Regulatory compliance at the state and federal level grows infinitely more complex when the laws and regulations of six U.S. states, U.S. federal regulations, and the Canadian regulatory regime are intertwined. TransCanada’s proposed Keystone XL Pipeline, currently awaiting approval from the U.S. Department of State, is gaining as much attention for its regulatory complexity as it is for its media opposition. The proposed liquid hydrocarbon pipeline crosses the U.S.—Canadian border, which must be approved by Presidential Permit prior to construction in the United States. Executive Order 13337 directs the Secretary of State to determine whether a proposed project is in the national interest before granting a Presidential Permit. Once the project has been approved by the U.S. Department of State via Presidential Permit, the pipeline will be subject to all applicable federal and state regulations, permits, and monitoring requirements.
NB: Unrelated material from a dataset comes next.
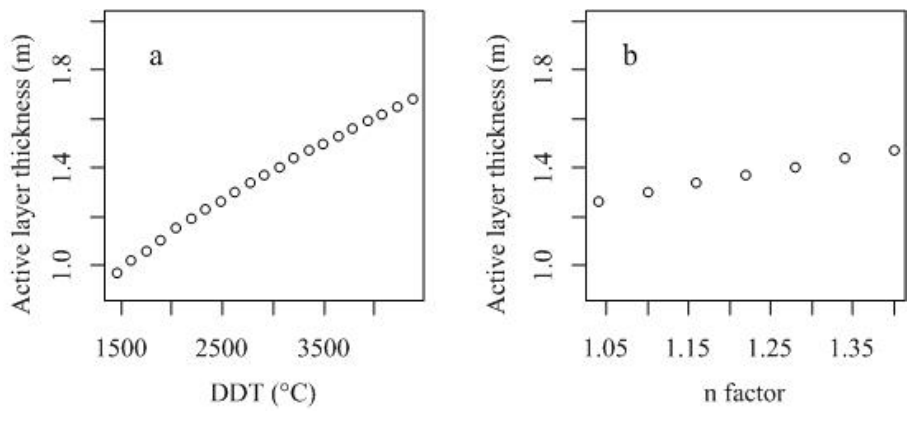
Figure 3. Active layer thickness in response to the sensitivity of parameters of ( a ) the degree-day of thaw (DDT) and ( b ) summer n-factor in the Stefan equation.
What is the Keystone XL & why is it controversial?
The proposed TransCanada Keystone Pipeline (Keystone XL) consists of a 1700 mile crude oil pipeline and related facilities and refineries. The pipeline, if approved, would run from Alberta, Canada to refineries in Houston and Port Arthur, Texas. The plans for the proposed pipeline currently traverse through land in Montana, South Dakota, Nebraska, Kansas, Oklahoma, and Texas, and would connect to existing Keystone pipeline in Nebraska and Oklahoma known as the Keystone Cushing Extension. The Keystone XL will carry a coarse mixture that includes bitumen drawn from the oil sands in Canada. Oil sands increase environmental risks, as the process to refine the sands has the potential to increase carbon output. Additionally, oil sands are more corrosive to pipelines and more difficult to remediate when spilled.
The sheer number of regulations applicable to the proposed pipeline, paired with the number of U.S. states affected by the proposed pipeline, has garnered much public attention in the U.S. For example, Nebraska residents have expressed concern because the proposed pipeline route crosses the Ogallala Aquifer, which supplies drinking water to approximately 2 million people. Similarly, the U.S. EPA has expressed concerns because significant impacts were not evaluated in preliminary and supplemental Environmental Impact Statements (EIS) as required by the National Environmental Policy Act (NEPA).
Primary regulatory authority for the proposed pipeline in the US would normally fall within the authority of the Pipeline and Hazardous Materials Safety Administration (PHMSA). The PHMSA is an agency within the Department of Transportation, responsible for establishing
regulations for the construction, operation, maintenance, monitoring, inspection, repair, and closure of liquid pipeline systems in the U.S. However, these concerns and risks involve regulatory authorities beyond the PHMSA, extending into the regulatory authority of the U.S. EPA and state agencies. The potential risks associated with the Keystone XL—which include air emissions, safe drinking water protection, spill prevention risks and spill remediation, health impacts to adjacent communities, current pipeline monitoring regulations, and construction and operating requirements for pipelines and refineries—would create a complex regulatory scheme that would necessitate compliance at the state, federal, and international levels alike.